Clinton Official Defends Specter Bill:

John Schmidt, who served as Associate Attorney General for four years under president Clinton, has an article in the Legal Times defending Senator Specter's legislation that would, among other things, provide judicial review of the National Security Agency surveillance program. Schmidt's essay is the strongest, and most coherent, articulation of this perspective that I have seen to date, so it is well worth a read (even, perhaps especially, if one disagrees).

Schmidt argues that the President has inherent executive authority to conduct surveillance on foreign enemies and that FISA did not limit this authority. From that perspective, Schmidt argues, enacting the Specter bill would be wise (although not necessary).

the history of FISA’s exclusivity provisions demonstrates that they were a mistake from the beginning. Far from protecting the rule of law, they ignore the law of the Constitution. Eliminating them now would help end confusion about the president’s authority in this critical area of national security.
Among other things, Schmidt argues, FISA's drafters and contemporary legal scholars did not view the statute as the exclusive means for authorizing surveillance.
[Ford Attorney General Edward] Levi assured Congress that President Ford would use the FISA process in all circumstances he could then anticipate. But he warned that the unpredictability of foreign threats to the nation and the likelihood of ongoing changes in communication technologies made it “extraordinarily dangerous” to pass a statute that did not acknowledge the president’s retained surveillance power.

“The very nature of the reserved presidential power, the reason it is so important,” said Levi in his congressional testimony, “is that some kind of emergency could arise which I cannot foresee now, nor, with due deference to Congress, do I believe Congress can foresee.”

Levi emphasized in congressional testimony that there is “a presidential [surveillance] power which cannot be limited, no matter what Congress says.” But he noted that Congress had an important role to play in setting forth “the understanding of the constitutional power” and that “it would be most unfortunate if it were suggested that those who passed this legislation thought that there was no such constitutional power in the hands of the president beyond the scope” of FISA.

Levi’s view that the proposed statute must disclaim any intent to deprive the president of his Article II power was supported in congressional testimony by the nation’s leading constitutional scholars. The late professor Herbert Wechsler of Columbia University School of Law said that the legislation “necessarily reserves” the constitutional power of the president.
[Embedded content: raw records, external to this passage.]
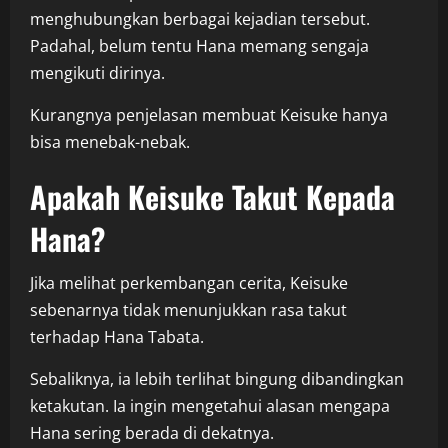
menghubungkan berbagai kejadian tersebut.
Padahal, belum tentu Hana memang sengaja
mengikuti dirinya.
Kurangnya penjelasan membuat Keisuke hanya
bisa menebak-nebak.
Apakah Keisuke Takut Kepada
Hana?
Jika melihat perkembangan cerita, Keisuke
sebenarnya tidak menunjukkan rasa takut
terhadap Hana Tabata.
Sebaliknya, ia lebih terlihat bingung dibandingkan
ketakutan. Ia ingin mengetahui alasan mengapa
Hana sering berada di dekatnya.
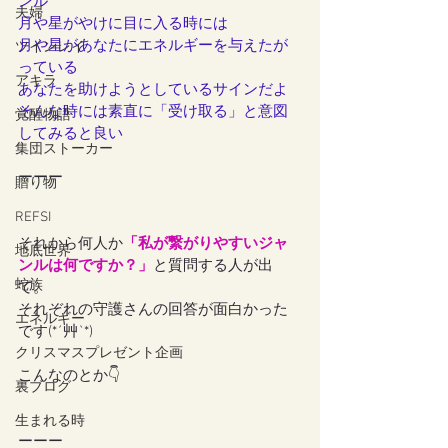
ンル
夫婦
月や星がやけに目に入る時には
月や星があなたにエネルギーを与えたが
ツインレイ
っている
アキラ
あなたを助けようとしているサインだよ
そんな時には素直に「受け取る」と意図
覚醒物語
してみると良い
集団ストーカー
ーーー
贈り物
REFSI
それから何人か
「私が繋がりやすいジャ
地底世界
ンルは何ですか？」
と質問する人が出
蛇族
て。
それぞれの守護さんの回答が面白かった
エネルギー
です(*´艸`*)
クリスマスプレゼント企画
こんなのとか👇
裏ブログ
生まれる時
ーーー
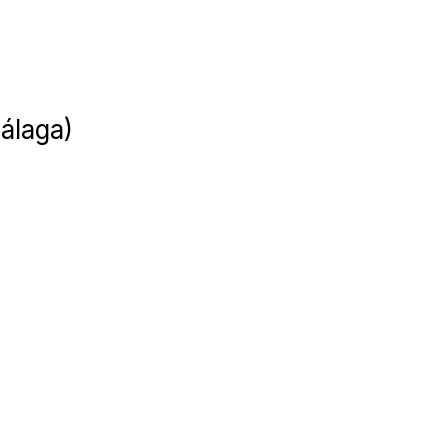
álaga)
Professor Paul Mishkin of the University of California’s Boalt Hall School of Law explained that a provision “which disclaims any intention to limit any ultimate inherent power which the president may have . . . clearly goes as far as Congress constitutionally can to establish and maintain legislative controls” in the area of wiretapping. Francis Allen, then the dean of the University of Michigan Law School, observed, “Congress is hardly in a position to undertake a full and a definitive statement of the limits of presidential power in these areas under all possible future contingencies.”

In an interesting twist, Schmidt argues that the Specter bill will, as a practical matter, increase the executive's accountability in the exercise of this authority.
The president’s power to order surveillance of a foreign enemy that is planning to attack this country is a practical fact. The Specter bill does not define the limits of that constitutional power but simply acknowledges its existence and creates a judicial mechanism for the review of its exercise. Senators and congressmen who vote for the legislation can continue to believe, if that is their view, that Bush went beyond the constitutional limits in approving the current NSA program.

On the other hand, if Congress rejects the Specter bill, then the president, regardless of what individual senators or congressmen may believe about the limits on his power, will continue to exercise that power without any constraint other than his own constitutional judgment in circumstances where the current FISA process is unworkable.

For a quite different perspective, see the various postings on the subject at Balkinization, including these two posts by Marty Lederman and this one by David Barron (among many others on the blog that address the subject).